HR and Benefits

Dress Code/Uniforms Policy Updates

Published: Jan. 26, 2017
Image for post: Dress Code/Uniforms Policy Updates

Make sure your professional statement is working for you.

We’re proud of our MHS staff! Through your service excellence and professional appearance, you communicate our culture of caring and safety in every patient/customer interaction.

We recognize the dress code policy needs updates periodically, and hope that these updates strike a good balance between maintaining our professional image and fashion trends. Regardless of fashion trends, the image you bring to work is your professional statement. Make sure your professional statement is working for you!

To provide consistency in promoting our professional image and elements of safety, we’ve updated our Dress Code/Uniforms related to piercings, tattoos, hosiery, fleece and sleeves with thumb holes.

Dress Code/Uniforms Policy Updates

  • We have relaxed the policy on visible body piercings but maintain a standard of piercings to be minimal, professional and meet the infection prevention guidelines.

  • We’ve also changed the provisions related to visible tattoos and body designs, allowing them if they are professional and appropriate for the customers we serve. What is professional and appropriate can be facts and circumstances, but, in general, is defined as not offensive, disparaging to certain populations or threatening/frightening. Staff and supervisors are welcome to consult with Human Resources for consistency.

  • Hosiery/socks are encouraged but not required for all areas. Hosiery/stockings are strongly encouraged in high customer areas where first impressions and image are important to our reputation.
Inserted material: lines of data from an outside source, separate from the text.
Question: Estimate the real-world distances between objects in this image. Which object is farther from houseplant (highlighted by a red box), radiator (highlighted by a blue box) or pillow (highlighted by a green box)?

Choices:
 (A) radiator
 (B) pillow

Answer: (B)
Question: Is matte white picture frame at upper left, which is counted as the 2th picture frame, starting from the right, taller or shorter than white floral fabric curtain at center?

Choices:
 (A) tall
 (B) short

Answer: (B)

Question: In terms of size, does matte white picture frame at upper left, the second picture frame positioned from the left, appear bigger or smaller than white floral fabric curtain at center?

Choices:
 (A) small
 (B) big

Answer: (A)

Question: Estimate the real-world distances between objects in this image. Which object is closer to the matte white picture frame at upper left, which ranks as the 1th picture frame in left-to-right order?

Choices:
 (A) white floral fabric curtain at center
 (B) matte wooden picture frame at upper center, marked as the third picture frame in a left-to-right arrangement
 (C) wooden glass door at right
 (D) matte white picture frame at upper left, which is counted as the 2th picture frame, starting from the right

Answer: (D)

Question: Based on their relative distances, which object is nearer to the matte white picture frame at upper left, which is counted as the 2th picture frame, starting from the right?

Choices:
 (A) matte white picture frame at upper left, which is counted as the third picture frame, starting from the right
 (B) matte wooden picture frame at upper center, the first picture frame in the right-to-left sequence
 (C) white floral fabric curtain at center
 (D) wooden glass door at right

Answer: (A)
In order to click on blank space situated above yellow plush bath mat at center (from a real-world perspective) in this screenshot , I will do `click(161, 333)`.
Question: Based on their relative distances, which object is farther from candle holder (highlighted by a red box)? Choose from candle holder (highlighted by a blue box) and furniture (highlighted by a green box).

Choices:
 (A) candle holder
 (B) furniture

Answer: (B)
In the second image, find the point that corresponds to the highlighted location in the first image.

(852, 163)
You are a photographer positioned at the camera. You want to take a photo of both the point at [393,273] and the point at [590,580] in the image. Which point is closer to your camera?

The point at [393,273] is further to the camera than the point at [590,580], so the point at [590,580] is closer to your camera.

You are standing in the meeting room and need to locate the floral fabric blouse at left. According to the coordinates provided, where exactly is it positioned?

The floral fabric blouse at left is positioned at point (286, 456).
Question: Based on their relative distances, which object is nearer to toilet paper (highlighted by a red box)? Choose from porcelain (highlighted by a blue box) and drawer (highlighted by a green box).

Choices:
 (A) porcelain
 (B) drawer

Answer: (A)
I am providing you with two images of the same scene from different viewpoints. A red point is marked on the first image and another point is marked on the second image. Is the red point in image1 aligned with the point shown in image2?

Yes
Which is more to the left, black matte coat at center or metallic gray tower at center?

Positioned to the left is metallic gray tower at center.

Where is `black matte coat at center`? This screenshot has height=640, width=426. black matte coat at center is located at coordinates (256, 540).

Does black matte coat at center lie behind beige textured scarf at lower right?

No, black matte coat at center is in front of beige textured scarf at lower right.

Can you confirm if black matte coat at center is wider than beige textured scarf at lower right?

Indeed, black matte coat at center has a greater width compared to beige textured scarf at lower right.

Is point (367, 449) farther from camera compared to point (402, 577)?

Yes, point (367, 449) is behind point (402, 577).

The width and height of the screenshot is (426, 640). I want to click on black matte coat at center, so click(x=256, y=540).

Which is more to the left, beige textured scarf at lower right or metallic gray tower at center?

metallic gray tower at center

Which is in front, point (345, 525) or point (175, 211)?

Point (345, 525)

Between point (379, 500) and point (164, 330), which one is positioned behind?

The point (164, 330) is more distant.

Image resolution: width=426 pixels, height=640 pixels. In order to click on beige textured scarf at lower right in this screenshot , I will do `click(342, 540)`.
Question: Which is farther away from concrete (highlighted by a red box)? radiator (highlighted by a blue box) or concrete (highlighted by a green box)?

Be aware of your department’s guidelines as they may relate to regulatory requirements. 

For staff at Methodist Hospital, Methodist Women’s Hospital and Methodist Jennie Edmundson who purchase uniforms through the MHS Safety &  Style Initiative:

Infection Prevention is critical for the safety of our patients. Due to concerns of infection control:

  • Fleece jackets are not considered an appropriate outer jacket uniform in clinical/patient care areas.

  • Although shirts with thumb holes may be worn under the uniform, the thumb holes may not be utilized, as they prevent proper hand hygiene.

Thank you for having pride in your professional image and the Methodist reputation to look your very best every day!